• sam.dahl (8/26/2012)


    Firstly, "I have two stored procedures" suggested to me that the scripts we were executing were the actual stored procedures not necessarily the create scripts depicted.

    This may well be a terminology deficiency on my part, I resorted to flipping a coin as to which way I took the question.

    I agree that this is not entirely linguistically correct, but I tend to disregard linguistic errors if the intent is obvious. In this case, after reading the actual question ("If I execute both scripts seperately") and the answer options, the intent of the question was obvious.

    Secondly, I would have been wrong in any case because I tested this in SQL Server 2012 (since no version was specified I considered this valid):

    Both create scripts execute successfully and both stored procedure scripts fail when actually executed (obviously).

    After reading this, I tested it for myself on my SQL 2012. I ensured no table named table1 or table2 exists, then executed this batch:

    create table table2 (col1 int);

    go

    create proc sp_test1

    as

    begin

    select col1, col2

    from table1

    end

    go

    create proc sp_test2

    as

    begin

    select col1, col2

    from table2

    end

    go

    The result was as I expected - sp_test1 was created and the attempt to create sp_test2 failed with the "invalid column name" error message.

    Are you sure you didn't overlook something when testing this on your database?

    Finally, a remark for everyone - prefixing names of stored procedures with sp_ is a very bad habit. This prefix is reserved for system stored procedures; the name resolution works slightly differently for these proces. This makes them a bit slower.
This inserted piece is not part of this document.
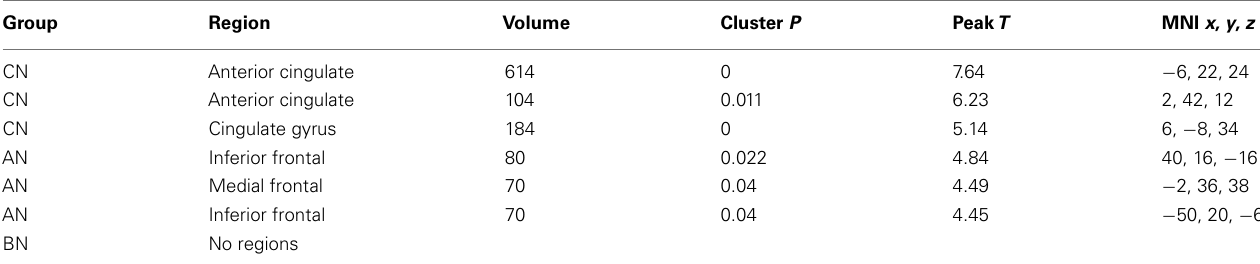
Table 5 | Clusters in the CN,AN, and BN group maps during the Self–Friend contrast of the physical identity task.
More important - if Microsoft decides to include a stored proc with the same name in the next release (or even service pack!), your code will stop working, because you will now invoke the Microsoft version of the stored proc!

    If you really must prefix your stored procedures (a habit which I personally find annoying and pointless), then use a different prefix. I believe usp_ is quite common. (But better is not to prefix stored procedures at all.)